On where he and the President are on consumer protection:

“We like the substance of our proposals. We’ve very confident they provide a mix of strength, protect people better, but still allow for innovation and change in the financial world over time. And again, I think there’s been a huge amount of convergence, and I think they’re moving our way, even on things like the importance of an independent consumer protection agency.”

“The key test is we proposed standalone. The key test is whether it has independent authority to set rules and enforce them across the system from banks to payday lenders. That’s the key test for us of a strong bill.”

His thoughts on risk and size of banks:

“The key question is to make them less risky. As you saw in this crisis you saw relatively small institutions bring the entire financial system to the edge of collapse. So if you don’t constrain the risks they take, limit the amount of risk they take then you won’t have solved the problem you want to prevent in future crises. That’s the key thing that that’s the key test of any credible reform plan.”

“I think that you want to make sure you’re doing this not just for banks. You want to make sure you do it for investment banks, for other entities that are doing essentially the same things that banks are doing. That’s the important thing.”

On whether banks have been unfairly demonized:

“The people who led our nation’s banks made a bunch of judgments that caused a catastrophic loss of trust and confidence in our financial system, and did really bring our system to the edge of collapse, force the government of the United States to step in and do deeply offensive unacceptable things to protect the economy from the mistakes they made.”

“It is going to take a long time for them to earn back the trust and confidence of their customers and of the American people. And but we’re going to make sure we design a system that is more robust to the risk they take – they make mistakes in the future. We’re going to design a system that doesn’t depend on them making better judgments in the future. We’re going to constrain the choices they make.”

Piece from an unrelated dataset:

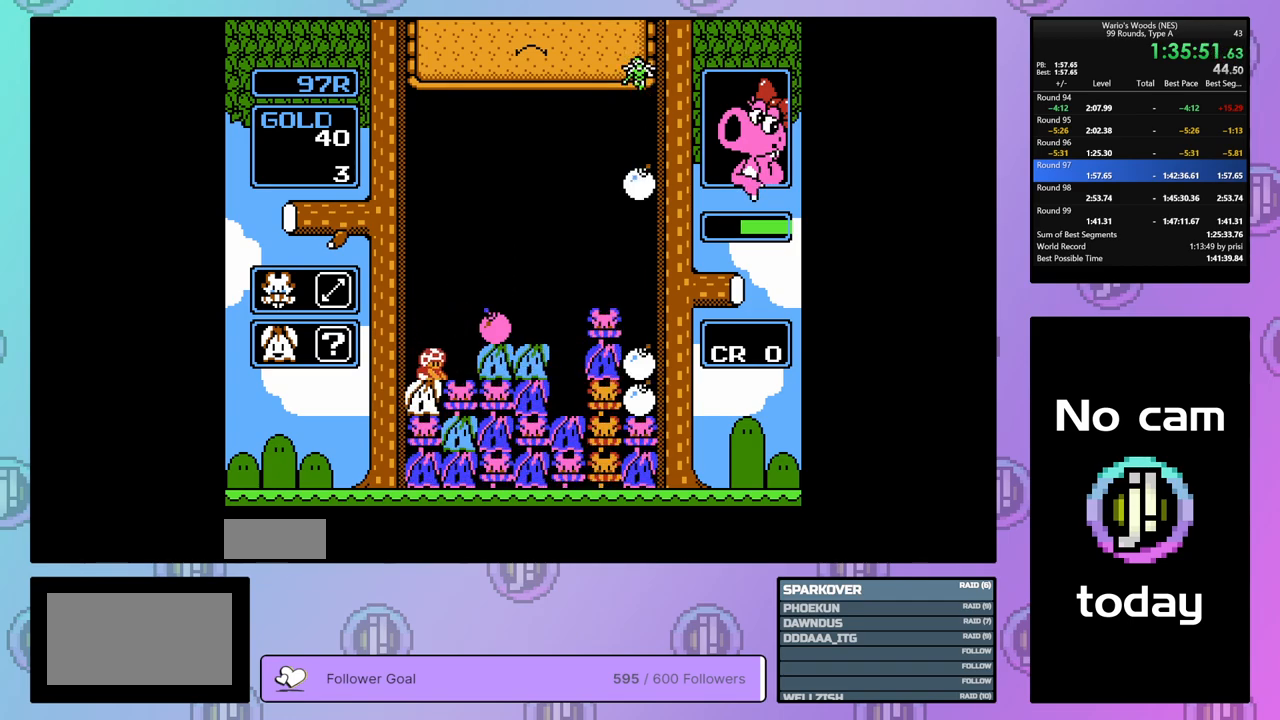
{"buttons": [], "events": [[33, "B", "up"], [133, "DPAD_RIGHT", "up"], [217, "DPAD_LEFT", "down"], [333, "B", "down"], [333, "DPAD_LEFT", "up"], [450, "B", "up"]]}
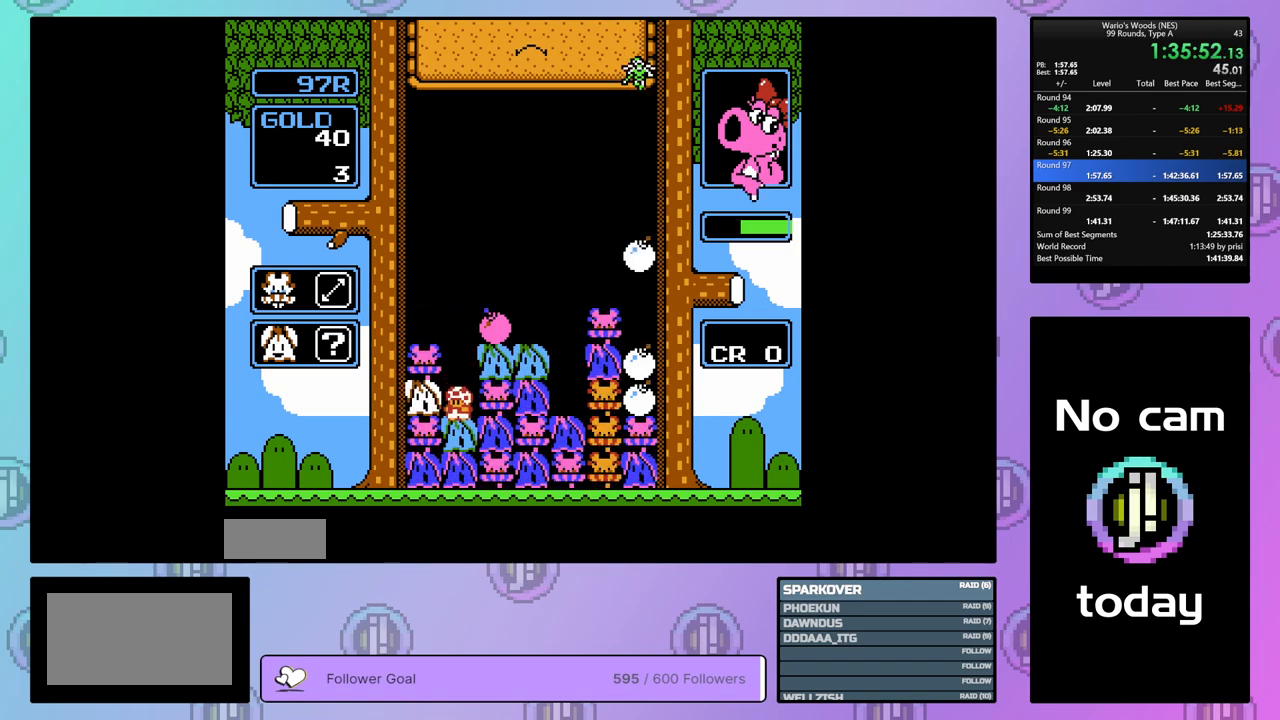
{"buttons": ["DPAD_RIGHT"], "events": [[50, "DPAD_RIGHT", "down"]]}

Responding to criticism about his performance as Treasury Secretary:

“I have a difficult, important, complicated job. I get advice from people all the time, all walks of life, and I’m going to keep doing what I can do to help the president fix what’s broken and make this economy work better for all Americans.”

“We’ve made a lot of progress because he was willing to make some difficult, tough choices. They’re unpopular choices. You act it generates controversy. People are not going to agree with everything that we do, but the test you should hold me to and hold the president to is are we doing things that are making things better? And we’ve got a lot of work to do but we’ve made a lot of progress.”